Auch Schüsse in der Kölner Silvesternacht

Auch Schüsse in der Kölner Silvesternacht

Neue, erschreckende Ermittlungsergebnisse zur Kölner Silvesternacht: Zwei Männer haben am Hauptbahnhof auch mit einer Waffe in die Luft geschossen. Aus Sicht der Ermittler wurde nur durch Zufall niemand verletzt.

Die Ermittler veröffentlichten am Mittwoch (09.03.2016) Fotos, die die beiden Verdächtigen zeigen sollen. Zu sehen ist auch ein Mann, der offenbar eine Waffe in die Luft hält. Den Angaben zufolge feuerten beide Männer mit einer nicht näher bestimmten Waffe aus einer Menschenmenge heraus. "Es ist lediglich einem Zufall zu verdanken, dass keine Personen verletzt worden sind", erklärte die Polizei. Die "Ermittlungsgruppe Neujahr" rief Zeugen auf, sich zu melden. Es gehe um einen möglichen Verstoß gegen das Waffengesetz, sagte der Kölner Oberstaatsanwalt Ulrich Bremer.

Erste Erfolge bei Fotofahndung

Die Polizei erklärte außerdem, dass die am Dienstag gestartete Fotofahndung nach weiteren Tatverdächtigen zu den Übergriffen erste Erfolge brachte. Am Dienstag wurde ein 26-Jähriger in Kerpen festgenommen. Gegen ihn wurde am Mittwoch Haftbefehl beantragt. Dem Algerier werde gemeinschaftliche sexuelle Nötigung und versuchter Raub vorgeworfen. Er soll beteiligt gewesen sein, als Frauen umzingelt und begrapscht wurden.
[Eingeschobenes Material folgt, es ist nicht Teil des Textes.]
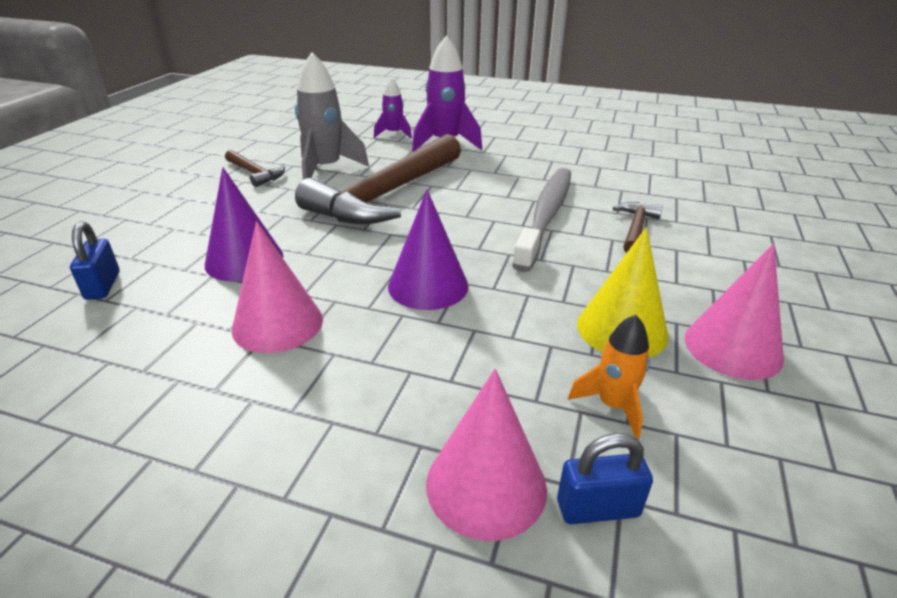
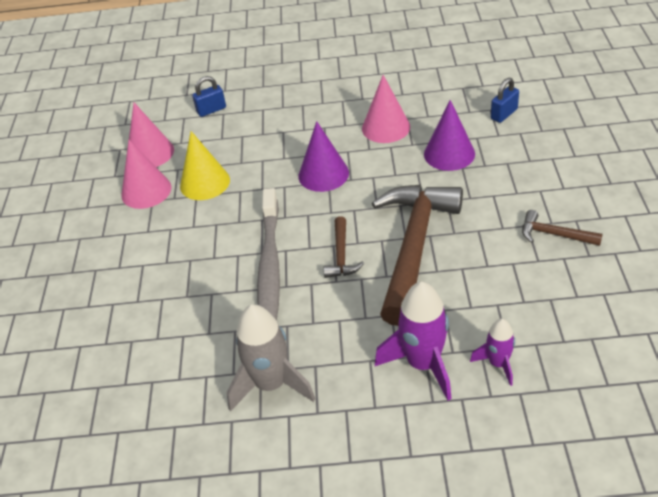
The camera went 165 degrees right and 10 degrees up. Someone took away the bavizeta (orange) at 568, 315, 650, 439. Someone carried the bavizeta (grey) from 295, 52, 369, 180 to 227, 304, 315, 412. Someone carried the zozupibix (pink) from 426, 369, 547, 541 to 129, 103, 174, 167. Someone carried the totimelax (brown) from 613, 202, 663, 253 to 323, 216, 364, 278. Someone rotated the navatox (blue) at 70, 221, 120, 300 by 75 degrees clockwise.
Ein weiterer 31-jähriger Mann stellte sich am Dienstag in Hamm und gab an, einer der auf den Fotos Abgebildeten zu sein.

Nach den Übergriffen in der Silvesternacht waren die Ermittler erstmals mit Fotos möglicher Täter an die Öffentlichkeit gegangen. Die Polizei hatte am Dienstag Fahndungsfotos gezeigt, die aus privaten Handys stammen.

110 Beschuldigte ermittelt

Insgesamt sind derzeit rund 110 Beschuldigte ermittelt. Drei der Männer wurden bereits verurteilt, allerdings wegen Diebstahls. Am Silvesterabend waren in Köln und anderen Städten Frauen von Männergruppen bedrängt, sexuell belästigt und teilweise bestohlen worden. Es hat auch einzelne Vergewaltigungen gegeben. Die mutmaßlichen Täter wurden von Zeugen durchgehend als Nordafrikaner bzw. als Männer arabischer Herkunft beschrieben. Mittlerweile liegen über 1.100 Anzeigen vor, die Staatsanwaltschaft ermittelt gegen 106 Verdächtige.